Thinking back on the past month, I have traveled so much.  And how ironic that I do all that traveling when gas prices are so incredibly ridiculous.  Oh, well.
I've been to Texas, Helena, Highland, Arkadelphia twice, Searcy, Little Rock quite a few times, Ozone, and Russellville 3 times in one week.  Sheesh.  I really haven't been very bored.  Haven't had a chance to.
Supposedly I'm going to camp next Monday.  I really don't want to...rephrase that in a less negative manner:  if I could just wait until the 3rd when I absolutely HAVE to be there, that would be groovy.  I just need another week to sort out my life, aka-my junk.  This is the first week that I've stayed home for longer than 2 consecutive days...not even that.
Kids choir camp is definitely interesting for me.  It's crazy with all those kids, but it's also fun.  It's my "almost VBS" since I have to miss that.  Today I actually thoroughly enjoyed working with the group of kids on the drama part.  I definitely think I could do that for real...like, as my ministry.  For real, because I do know a lot about it.  I have almost my most experience in that ministry aspect, second only to kids.  And I really think it's fun working with people who maybe have never done acting before.  Hmm....who knows.  Could be another clue...and why I'm on the ACTS ministry team.  Cool!
Ouch...I just lost my contact in my eye as I was typing.  This sucks!!!

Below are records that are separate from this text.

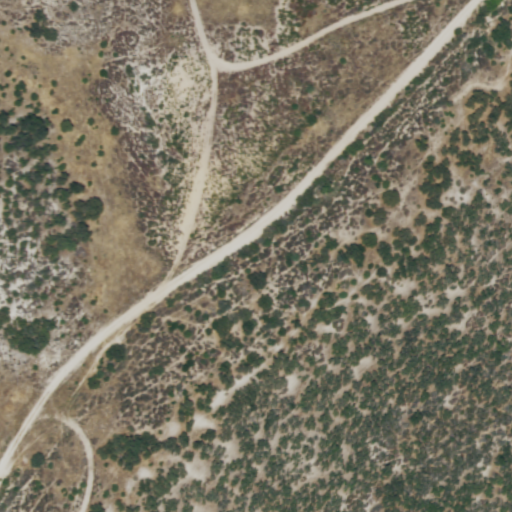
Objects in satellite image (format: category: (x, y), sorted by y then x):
road: (318, 39)
road: (257, 156)
road: (135, 245)
road: (21, 485)
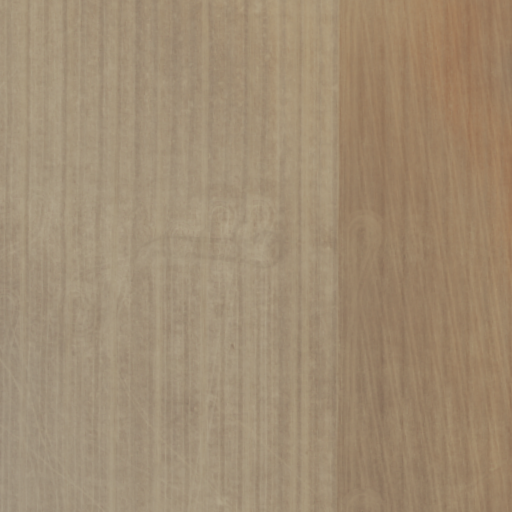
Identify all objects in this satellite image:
road: (422, 149)
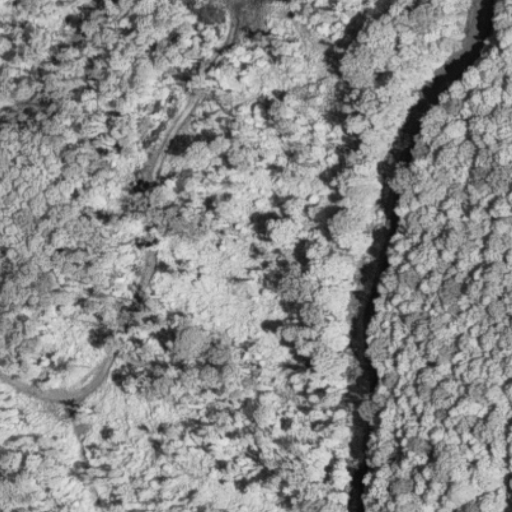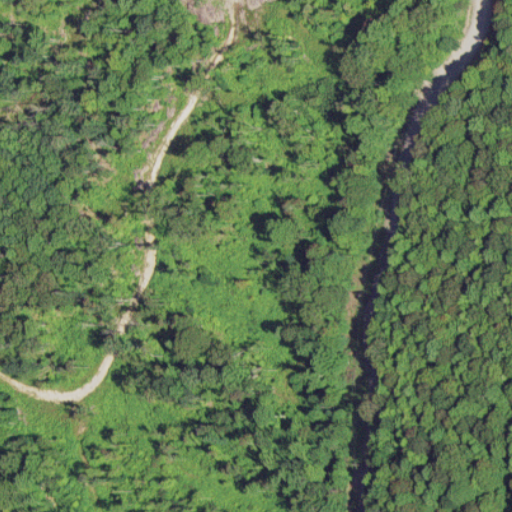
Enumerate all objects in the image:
road: (378, 242)
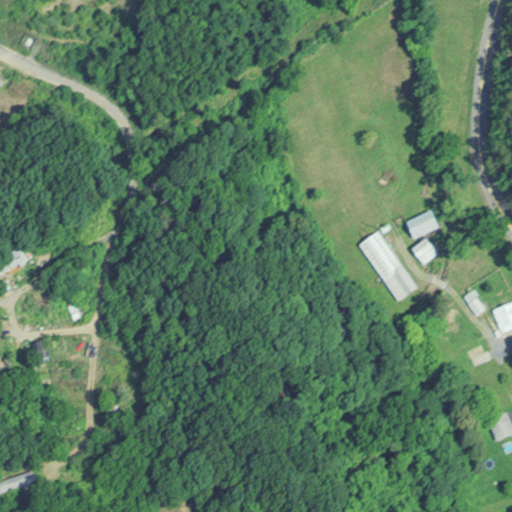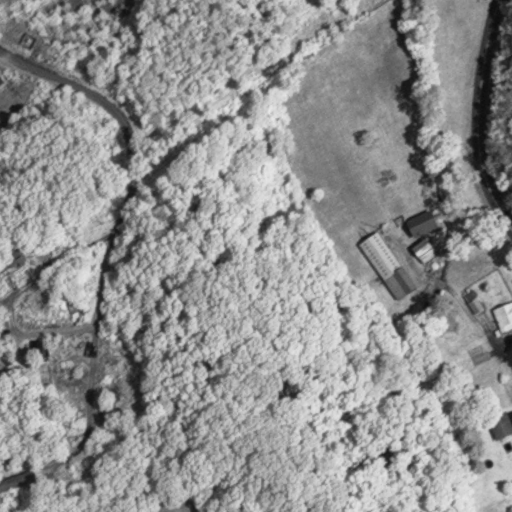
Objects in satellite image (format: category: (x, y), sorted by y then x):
road: (480, 113)
building: (425, 221)
building: (426, 248)
building: (17, 257)
building: (389, 264)
building: (34, 313)
building: (504, 315)
building: (501, 423)
building: (17, 479)
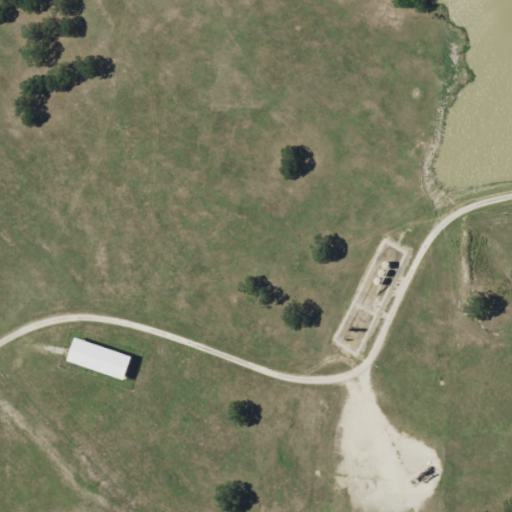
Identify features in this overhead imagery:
building: (99, 359)
petroleum well: (424, 473)
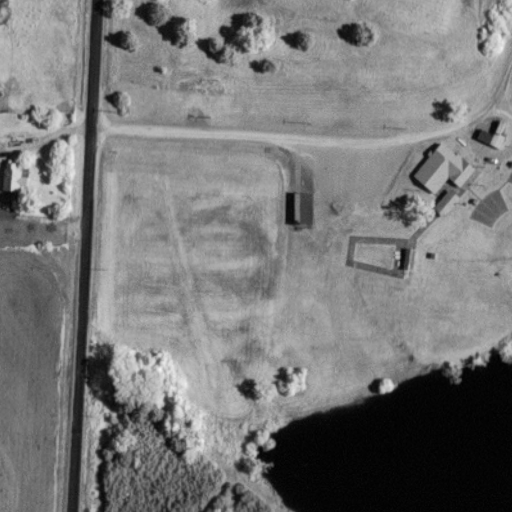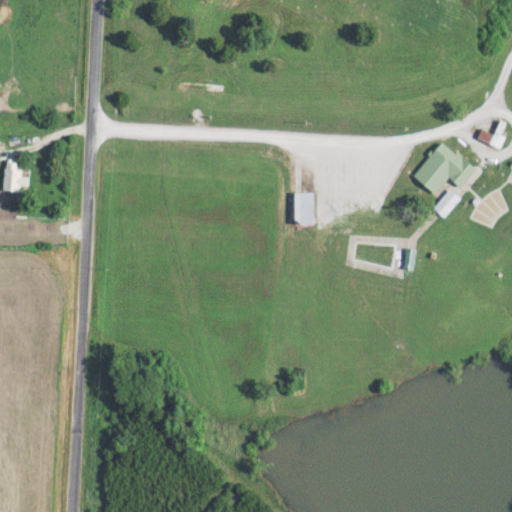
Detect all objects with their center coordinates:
building: (199, 87)
road: (322, 142)
building: (444, 169)
building: (14, 181)
building: (447, 203)
building: (304, 209)
road: (85, 256)
building: (409, 259)
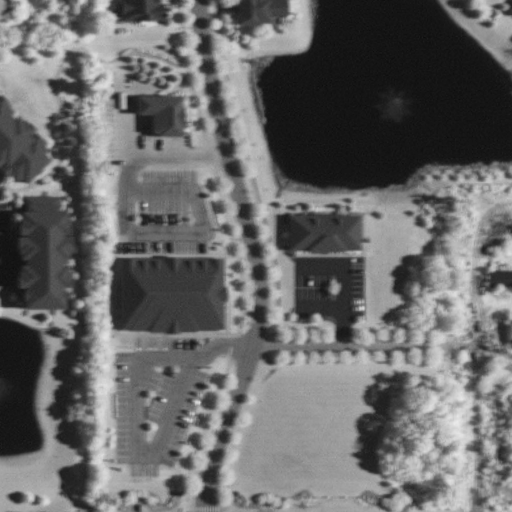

Speaking of sucking...missing Taylor does, too.  I know I always talk about this.  I know I sound dumb and nobody else understands.  It's because nobody else is in love with him!
I haven't talked to him since Wednesday.  I really do try not to dwell on it so much, but, seriously, everything I see makes me think of him somehow.  Don't ask me what it is.  I wish I could just talk to him.  I sooooo can't wait until Saturday...I'm looking forward to just the chance that I might talk to him on the phone!
Speaking of phones...heeheehee...
My newer new one is soooo stinkin' cool!  I made the background screen a picture of me and Taylor, and under it says eron loves taylor.  Ok, yes, I'm horribly cheesy.
Phew!  Got my contact back.
That's my exit.
p.s.- Mary is changing, and maybe slowly getting better.  I pray for guidance on my part and that she can get some help.